Hart bedeutet in diesem Fall treibender Melodic Metal inspiriert von Bands wie Dokken, was sich auf dieser Platte in authentischen Nummern wie dem Titeltrack oder „Running Out Of Time“ äußert. Zart wird es in den beiden Balladen „Late December“ und „Run Away“. Die beiden Songs sind fast schon witzig, klingen sie mit ihrer meterdick aufgetragenen, klischeebeladenen Schwülstigkeit doch wie die Parodie der übelsten Schlüpferstürmer von Whitesnake, Europe oder Bon Jovi – das soll jedoch nicht bedeuten, dass die Nummern nichts taugen würden, denn 1989 wären sie wahrscheinlich Platin-Hits geworden.
Dazwischen finden sich allerhand gelungene weil stilechte Huldigungen des Westküsten-Rocks der damaligen Zeit. In Nummern wie dem schiebenden „Say Goodbye“ oder „Supposed To Do Now“ vermag „Standing On The Edge“ damit voll und ganz mitzureißen, wohingegen Songs wie „Wanna Take A Ride“ oder „Chosen Few“ von jeder x-beliebigen AOR-Band der 80er stammen könnten. Somit hat man es hier mit einem stilechten, aber auch reichlich vorhersehbarem Album voller traditionsbewusser Hard-Rock-Songs nach amerikanischem Vorbild zu tun, das nur durch ROBIN MCAULEY selbst vor der Zweitklassigkeit bewahrt wird.
Der legendäre Frontmann führt selbst die schwächeren Songs der Platte mit seiner markanten, alterslosen Stimme derart selbstbewusst an, dass er den Hörer trotz oftmals altbekannter Arrangements stets in seinen Bann zieht. Somit kann man, nein muss man im Zweifelsfalle zugunsten des Sängers urteilen: Vielleicht ist das mit der Vorhersehbarkeit ja durchaus gewollt, zumal ROBIN MCAULEY selbst einen Heidenspaß dabei zu haben scheint, sich noch einmal im Sound seiner eigenen Vergangenheit auszutoben.
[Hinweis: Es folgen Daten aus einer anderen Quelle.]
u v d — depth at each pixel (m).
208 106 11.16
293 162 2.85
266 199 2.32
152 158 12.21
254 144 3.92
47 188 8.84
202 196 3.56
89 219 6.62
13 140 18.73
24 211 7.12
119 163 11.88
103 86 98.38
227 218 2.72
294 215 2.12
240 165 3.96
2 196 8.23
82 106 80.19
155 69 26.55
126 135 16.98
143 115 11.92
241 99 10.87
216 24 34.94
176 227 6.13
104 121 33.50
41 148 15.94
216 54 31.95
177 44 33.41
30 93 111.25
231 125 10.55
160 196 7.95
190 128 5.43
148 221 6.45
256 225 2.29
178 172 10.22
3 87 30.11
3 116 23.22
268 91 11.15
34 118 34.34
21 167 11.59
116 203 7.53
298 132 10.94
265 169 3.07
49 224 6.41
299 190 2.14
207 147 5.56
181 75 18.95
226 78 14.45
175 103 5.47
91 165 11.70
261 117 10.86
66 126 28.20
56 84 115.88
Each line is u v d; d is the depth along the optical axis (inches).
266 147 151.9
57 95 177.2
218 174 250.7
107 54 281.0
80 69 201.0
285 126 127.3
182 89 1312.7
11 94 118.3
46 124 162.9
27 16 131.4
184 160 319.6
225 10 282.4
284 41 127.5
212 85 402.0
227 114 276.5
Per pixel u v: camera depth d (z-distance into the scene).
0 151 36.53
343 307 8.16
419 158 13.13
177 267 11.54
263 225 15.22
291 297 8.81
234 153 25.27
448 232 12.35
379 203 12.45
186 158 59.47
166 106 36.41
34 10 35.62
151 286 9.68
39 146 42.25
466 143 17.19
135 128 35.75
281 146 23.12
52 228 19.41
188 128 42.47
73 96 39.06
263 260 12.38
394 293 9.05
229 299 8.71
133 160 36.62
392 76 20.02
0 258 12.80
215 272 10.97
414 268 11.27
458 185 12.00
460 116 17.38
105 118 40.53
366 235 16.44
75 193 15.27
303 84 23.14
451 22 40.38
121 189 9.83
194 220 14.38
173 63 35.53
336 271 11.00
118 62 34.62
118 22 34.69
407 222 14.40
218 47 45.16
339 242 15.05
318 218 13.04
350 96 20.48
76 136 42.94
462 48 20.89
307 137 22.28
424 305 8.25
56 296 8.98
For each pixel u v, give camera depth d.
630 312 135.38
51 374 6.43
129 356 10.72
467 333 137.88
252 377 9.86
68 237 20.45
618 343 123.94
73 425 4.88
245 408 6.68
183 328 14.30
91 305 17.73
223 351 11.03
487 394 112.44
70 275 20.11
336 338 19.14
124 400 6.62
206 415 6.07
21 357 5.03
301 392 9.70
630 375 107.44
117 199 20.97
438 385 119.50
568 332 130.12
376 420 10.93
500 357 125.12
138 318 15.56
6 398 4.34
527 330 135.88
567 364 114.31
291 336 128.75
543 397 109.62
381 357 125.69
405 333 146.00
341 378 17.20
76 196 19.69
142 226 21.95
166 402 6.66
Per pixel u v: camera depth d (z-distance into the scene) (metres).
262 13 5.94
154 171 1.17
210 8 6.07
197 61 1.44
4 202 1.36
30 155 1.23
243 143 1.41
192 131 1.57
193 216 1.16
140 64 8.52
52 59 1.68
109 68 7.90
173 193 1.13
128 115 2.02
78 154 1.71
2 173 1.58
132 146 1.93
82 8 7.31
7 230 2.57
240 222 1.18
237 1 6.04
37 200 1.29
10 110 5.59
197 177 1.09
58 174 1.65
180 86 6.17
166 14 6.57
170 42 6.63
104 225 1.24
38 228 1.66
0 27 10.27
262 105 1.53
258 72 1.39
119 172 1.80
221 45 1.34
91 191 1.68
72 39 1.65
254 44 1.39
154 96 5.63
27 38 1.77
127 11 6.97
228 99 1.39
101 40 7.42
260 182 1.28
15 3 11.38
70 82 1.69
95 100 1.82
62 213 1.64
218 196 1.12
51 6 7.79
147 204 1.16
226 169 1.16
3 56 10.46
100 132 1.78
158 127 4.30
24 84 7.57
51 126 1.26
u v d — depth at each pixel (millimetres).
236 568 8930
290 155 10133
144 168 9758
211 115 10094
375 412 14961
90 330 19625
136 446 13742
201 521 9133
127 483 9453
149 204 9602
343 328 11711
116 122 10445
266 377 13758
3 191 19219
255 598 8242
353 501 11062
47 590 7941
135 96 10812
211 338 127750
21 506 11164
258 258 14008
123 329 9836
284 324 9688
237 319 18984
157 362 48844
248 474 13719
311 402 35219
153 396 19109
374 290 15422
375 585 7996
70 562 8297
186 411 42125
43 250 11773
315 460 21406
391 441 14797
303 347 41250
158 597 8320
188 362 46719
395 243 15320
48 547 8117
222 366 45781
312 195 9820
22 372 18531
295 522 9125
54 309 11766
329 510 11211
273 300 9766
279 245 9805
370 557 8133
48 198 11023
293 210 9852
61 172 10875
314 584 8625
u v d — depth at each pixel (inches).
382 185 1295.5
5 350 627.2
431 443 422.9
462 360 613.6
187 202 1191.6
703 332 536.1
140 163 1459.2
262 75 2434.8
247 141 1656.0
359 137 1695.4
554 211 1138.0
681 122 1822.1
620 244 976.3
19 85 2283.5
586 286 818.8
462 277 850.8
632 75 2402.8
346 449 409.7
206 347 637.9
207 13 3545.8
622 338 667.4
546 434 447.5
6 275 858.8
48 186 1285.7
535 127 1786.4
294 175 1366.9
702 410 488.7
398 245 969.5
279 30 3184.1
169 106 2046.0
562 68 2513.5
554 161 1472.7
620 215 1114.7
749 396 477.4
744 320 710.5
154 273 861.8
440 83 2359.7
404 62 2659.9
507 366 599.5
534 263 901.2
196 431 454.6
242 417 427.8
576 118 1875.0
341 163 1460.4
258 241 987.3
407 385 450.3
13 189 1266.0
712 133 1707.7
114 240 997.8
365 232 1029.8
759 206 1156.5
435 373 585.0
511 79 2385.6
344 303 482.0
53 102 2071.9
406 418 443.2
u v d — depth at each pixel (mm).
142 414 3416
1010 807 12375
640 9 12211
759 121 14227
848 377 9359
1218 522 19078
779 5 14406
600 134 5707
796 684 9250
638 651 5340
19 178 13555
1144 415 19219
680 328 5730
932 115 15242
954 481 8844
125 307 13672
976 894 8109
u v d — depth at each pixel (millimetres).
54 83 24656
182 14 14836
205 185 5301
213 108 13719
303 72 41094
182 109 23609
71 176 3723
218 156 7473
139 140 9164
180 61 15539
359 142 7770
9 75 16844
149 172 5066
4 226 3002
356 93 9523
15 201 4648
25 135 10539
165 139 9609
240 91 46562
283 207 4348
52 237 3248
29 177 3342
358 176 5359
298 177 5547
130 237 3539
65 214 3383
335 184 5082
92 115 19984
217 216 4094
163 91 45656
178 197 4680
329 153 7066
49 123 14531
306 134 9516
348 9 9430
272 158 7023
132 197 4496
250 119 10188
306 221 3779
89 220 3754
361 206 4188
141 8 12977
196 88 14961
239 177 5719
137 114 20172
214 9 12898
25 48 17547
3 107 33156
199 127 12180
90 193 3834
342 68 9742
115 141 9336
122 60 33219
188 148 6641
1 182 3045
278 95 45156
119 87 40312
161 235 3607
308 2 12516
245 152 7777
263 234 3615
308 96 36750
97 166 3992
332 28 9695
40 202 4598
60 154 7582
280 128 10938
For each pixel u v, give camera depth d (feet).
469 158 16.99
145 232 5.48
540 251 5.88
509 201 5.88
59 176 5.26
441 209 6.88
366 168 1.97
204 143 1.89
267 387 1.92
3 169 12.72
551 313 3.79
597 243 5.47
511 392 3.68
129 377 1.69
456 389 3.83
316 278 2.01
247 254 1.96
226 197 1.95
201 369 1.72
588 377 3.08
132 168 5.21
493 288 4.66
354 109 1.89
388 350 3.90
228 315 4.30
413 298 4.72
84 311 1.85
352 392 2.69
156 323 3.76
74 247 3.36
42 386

Es bei ist bei einem Solo-Album nicht unüblich, mit Session-Musikern zusammenzuarbeiten, was bei Frontiers Music fast zwangsläufig bedeutet, dass auch deren Mädchen für alles Alessandro Del Vecchio mit von der Partie sein muss. Weil Mr. McAuley aber beim Songwriting mit Kollegen wie Heart-Gitarrist Howard Leese oder dem Schweden Tommy Denander (u. a. Europe, Van Halen) zusammenarbeitet, ist davon auszugehen, dass jener berüchtigte Frontiers-Ausputzer davon diesmal weitgehend die Finger gelassen hat. Vermutlich auch darum ist „Standing On The Edge“ zwar kein innovatives, aber dennoch ein recht vielseitiges Album geworden: ROBIN MCAULEY trägt in elf Songs jeder Facette seines bisherigen Schaffens Rechnung und liefert so eine Platte voller charmant aus der Zeit gefallener und nicht selten richtig gelungener Hard-Rock-Songs ab. Fans von Dokken, Whitesnake und anderen werden an dieser Platte mit Sicherheit ihre helle Freude haben, denn hier bekommen sie den gleichen Sound wie auf deren stilbildenden Platten mit einem Sänger, der es immer noch draufhat.